▸ Text extract:
— begin —

I recall some words like "paidiskos", "kid" or "asteriskos", "little star" or "basiliskos", "little king", but not anything reminiscent the Germanic or Balto-Slavic relative meaning. Maybe somebody can shed more light.


----------



## ahvalj

For Romanian, the Dacian etymology of -escu is also not impossible — the Wikipedia list of reconstructed Dacian words (http://en.wikipedia.org/wiki/List_of_reconstructed_Dacian_words), while very short, contains nevertheless such occurrences as _Thibiscum, Tramarisca_ and _Cratiscara_: we don't know their meaning and the exact morphemic structure, but at least the element -isk- resembling the desired suffix seems to be present. So, it could be that Dacians had some words with this suffix that passed to the Dacian Latin, then the Greek influence increased the number of such words, then the Goths left some words with -isk-, and finally the Slavic sea brought an unlimited number of words with -isk- to the Balkans. Something like this.

— end —

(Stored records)
— begin —

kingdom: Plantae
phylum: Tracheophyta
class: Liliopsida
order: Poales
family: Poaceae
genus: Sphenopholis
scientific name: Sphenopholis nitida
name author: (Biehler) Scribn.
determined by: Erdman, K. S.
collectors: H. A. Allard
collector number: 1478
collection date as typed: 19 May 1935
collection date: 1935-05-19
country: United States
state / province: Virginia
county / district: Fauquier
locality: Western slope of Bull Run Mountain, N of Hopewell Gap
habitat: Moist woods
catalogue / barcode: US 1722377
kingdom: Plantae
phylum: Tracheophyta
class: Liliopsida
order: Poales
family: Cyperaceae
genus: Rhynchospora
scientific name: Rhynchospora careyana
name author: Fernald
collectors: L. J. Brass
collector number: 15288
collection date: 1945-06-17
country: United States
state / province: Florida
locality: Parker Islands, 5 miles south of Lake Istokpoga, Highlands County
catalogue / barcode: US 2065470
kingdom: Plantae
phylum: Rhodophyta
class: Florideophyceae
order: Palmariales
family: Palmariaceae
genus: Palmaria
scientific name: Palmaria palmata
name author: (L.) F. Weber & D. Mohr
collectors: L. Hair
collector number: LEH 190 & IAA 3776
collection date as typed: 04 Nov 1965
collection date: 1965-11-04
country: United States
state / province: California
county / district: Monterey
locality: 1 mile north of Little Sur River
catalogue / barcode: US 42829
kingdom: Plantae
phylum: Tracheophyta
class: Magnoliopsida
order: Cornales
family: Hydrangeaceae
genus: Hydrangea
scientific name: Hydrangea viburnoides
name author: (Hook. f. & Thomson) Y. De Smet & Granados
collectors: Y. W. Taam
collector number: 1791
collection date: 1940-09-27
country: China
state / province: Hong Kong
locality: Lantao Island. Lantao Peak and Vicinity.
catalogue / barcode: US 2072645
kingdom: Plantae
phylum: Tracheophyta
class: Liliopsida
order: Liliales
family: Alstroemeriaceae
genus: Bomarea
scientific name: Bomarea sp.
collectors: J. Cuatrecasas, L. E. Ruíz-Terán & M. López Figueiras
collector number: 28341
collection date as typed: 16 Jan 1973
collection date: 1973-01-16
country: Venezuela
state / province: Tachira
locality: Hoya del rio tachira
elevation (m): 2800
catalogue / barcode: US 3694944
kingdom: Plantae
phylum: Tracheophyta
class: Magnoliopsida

— end —

▸ Jobs:
a. Name the reconstructed Dacian words that the text on the suffix -isk- cites.
b. Work out how many lines of the entries contain the string "typed", and reply with that number alone.

▸ Worked solutions:
a. Thibiscum, Tramarisca, Cratiscara

b. 3